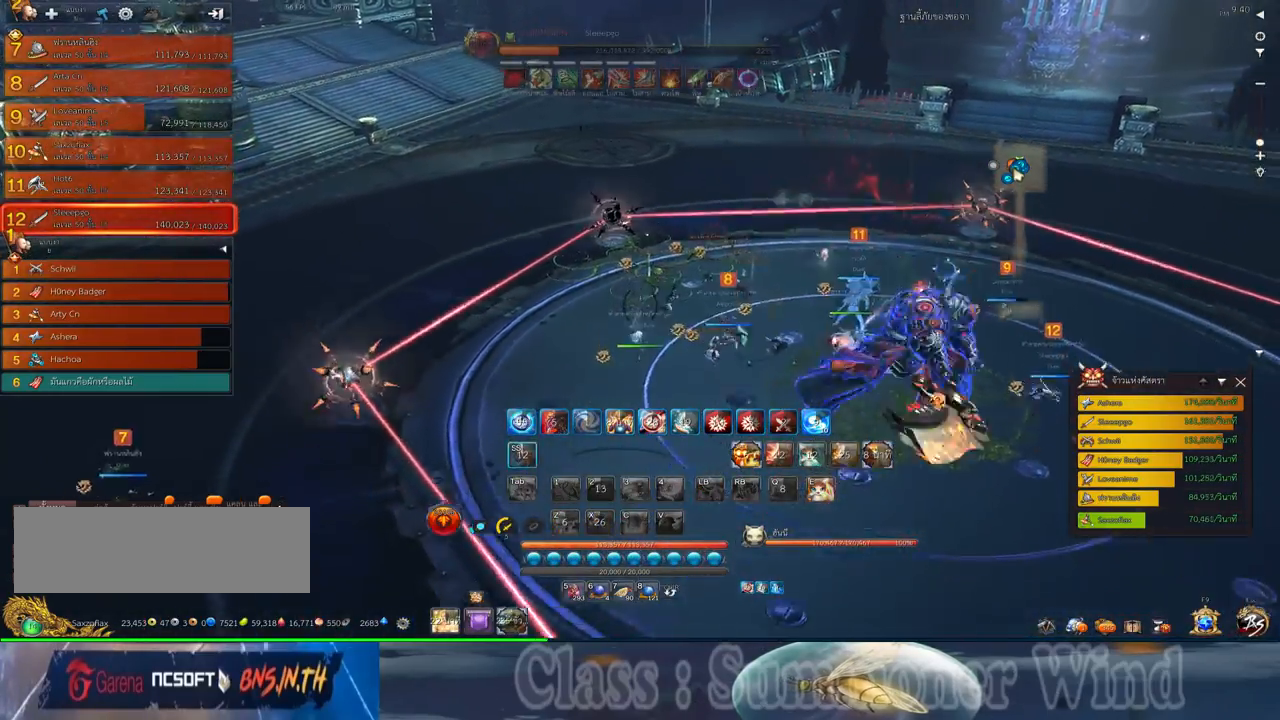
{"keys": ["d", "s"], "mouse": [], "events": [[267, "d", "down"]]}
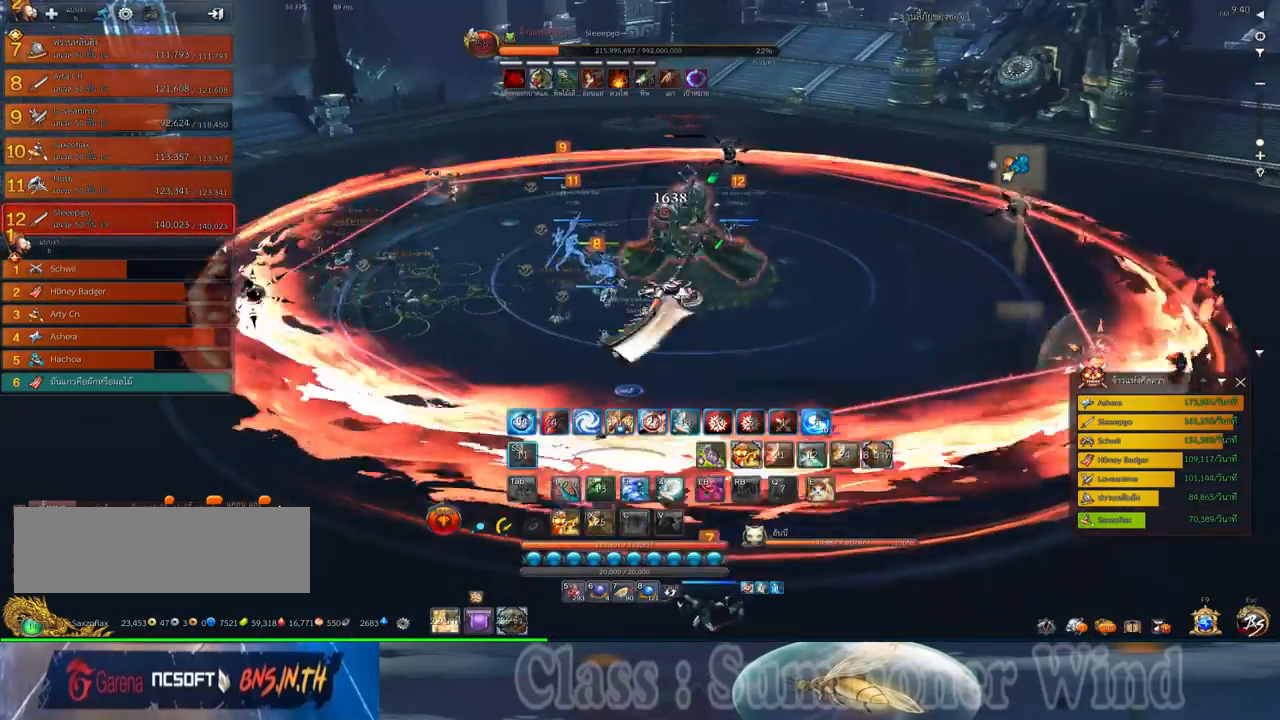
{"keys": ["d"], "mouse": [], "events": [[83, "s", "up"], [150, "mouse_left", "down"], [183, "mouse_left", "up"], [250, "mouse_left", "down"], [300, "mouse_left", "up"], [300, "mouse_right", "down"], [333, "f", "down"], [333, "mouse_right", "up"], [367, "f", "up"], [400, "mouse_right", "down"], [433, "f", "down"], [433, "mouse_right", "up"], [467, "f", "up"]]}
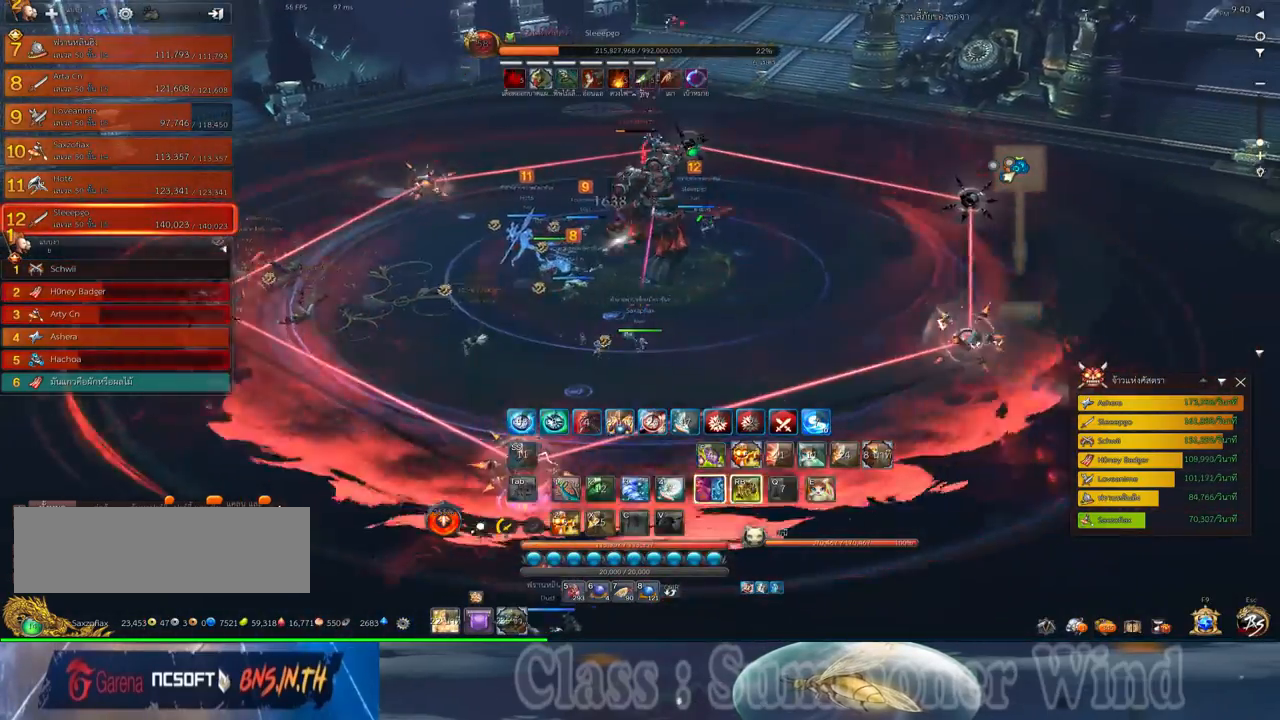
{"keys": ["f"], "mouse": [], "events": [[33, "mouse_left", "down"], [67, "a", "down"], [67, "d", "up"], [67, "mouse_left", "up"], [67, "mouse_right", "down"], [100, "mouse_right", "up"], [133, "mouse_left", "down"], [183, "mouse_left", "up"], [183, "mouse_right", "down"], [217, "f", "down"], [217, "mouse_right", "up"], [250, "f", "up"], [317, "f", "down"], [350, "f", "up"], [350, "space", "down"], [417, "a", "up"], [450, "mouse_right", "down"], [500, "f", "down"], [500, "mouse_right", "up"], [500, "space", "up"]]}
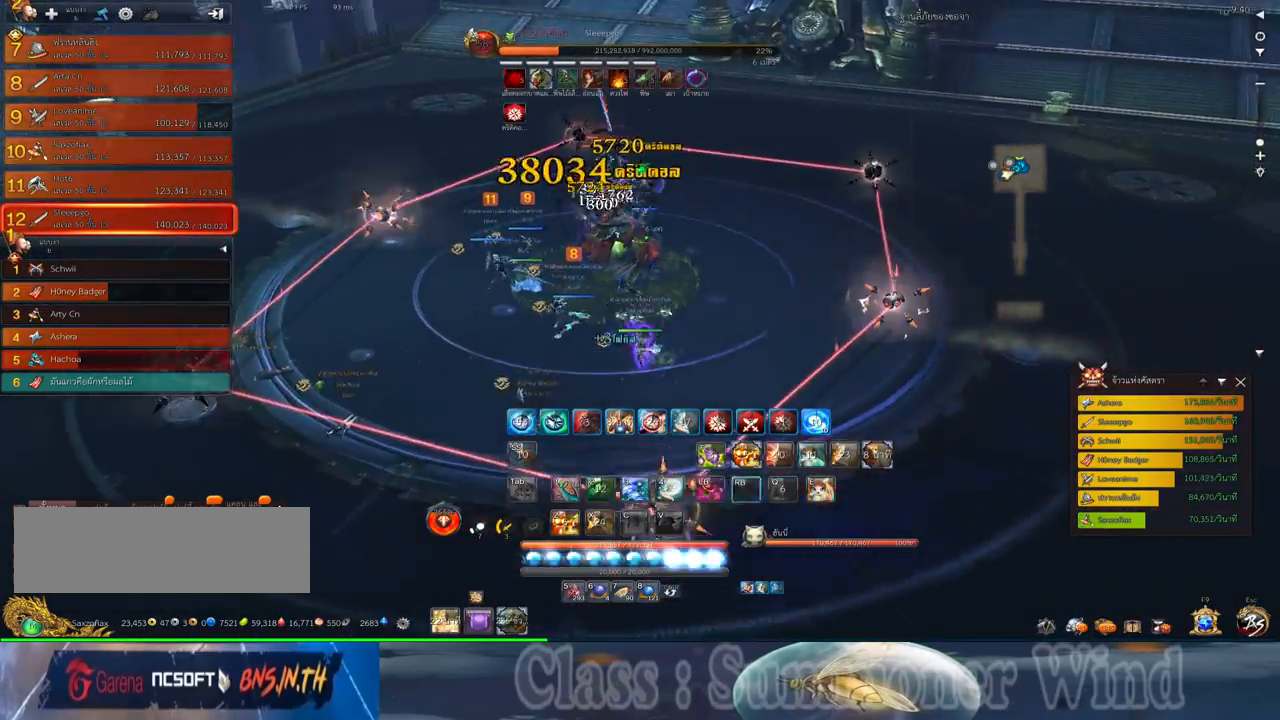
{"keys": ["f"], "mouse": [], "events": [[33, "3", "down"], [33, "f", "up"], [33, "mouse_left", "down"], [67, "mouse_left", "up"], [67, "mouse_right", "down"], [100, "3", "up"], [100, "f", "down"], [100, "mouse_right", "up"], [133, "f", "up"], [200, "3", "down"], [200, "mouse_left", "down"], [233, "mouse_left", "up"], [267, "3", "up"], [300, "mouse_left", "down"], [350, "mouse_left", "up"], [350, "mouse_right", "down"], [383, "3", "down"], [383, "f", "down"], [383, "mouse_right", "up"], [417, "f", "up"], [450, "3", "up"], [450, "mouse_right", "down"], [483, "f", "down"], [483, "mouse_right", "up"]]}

● **Exercise requirements**: I'd like the material repeated word for word, without the pictures it holds.

● **Output for this task**:
{"keys": ["d", "s"], "mouse": [], "events": [[267, "d", "down"]]}
{"keys": ["d"], "mouse": [], "events": [[83, "s", "up"], [150, "mouse_left", "down"], [183, "mouse_left", "up"], [250, "mouse_left", "down"], [300, "mouse_left", "up"], [300, "mouse_right", "down"], [333, "f", "down"], [333, "mouse_right", "up"], [367, "f", "up"], [400, "mouse_right", "down"], [433, "f", "down"], [433, "mouse_right", "up"], [467, "f", "up"]]}
{"keys": ["f"], "mouse": [], "events": [[33, "mouse_left", "down"], [67, "a", "down"], [67, "d", "up"], [67, "mouse_left", "up"], [67, "mouse_right", "down"], [100, "mouse_right", "up"], [133, "mouse_left", "down"], [183, "mouse_left", "up"], [183, "mouse_right", "down"], [217, "f", "down"], [217, "mouse_right", "up"], [250, "f", "up"], [317, "f", "down"], [350, "f", "up"], [350, "space", "down"], [417, "a", "up"], [450, "mouse_right", "down"], [500, "f", "down"], [500, "mouse_right", "up"], [500, "space", "up"]]}
{"keys": ["f"], "mouse": [], "events": [[33, "3", "down"], [33, "f", "up"], [33, "mouse_left", "down"], [67, "mouse_left", "up"], [67, "mouse_right", "down"], [100, "3", "up"], [100, "f", "down"], [100, "mouse_right", "up"], [133, "f", "up"], [200, "3", "down"], [200, "mouse_left", "down"], [233, "mouse_left", "up"], [267, "3", "up"], [300, "mouse_left", "down"], [350, "mouse_left", "up"], [350, "mouse_right", "down"], [383, "3", "down"], [383, "f", "down"], [383, "mouse_right", "up"], [417, "f", "up"], [450, "3", "up"], [450, "mouse_right", "down"], [483, "f", "down"], [483, "mouse_right", "up"]]}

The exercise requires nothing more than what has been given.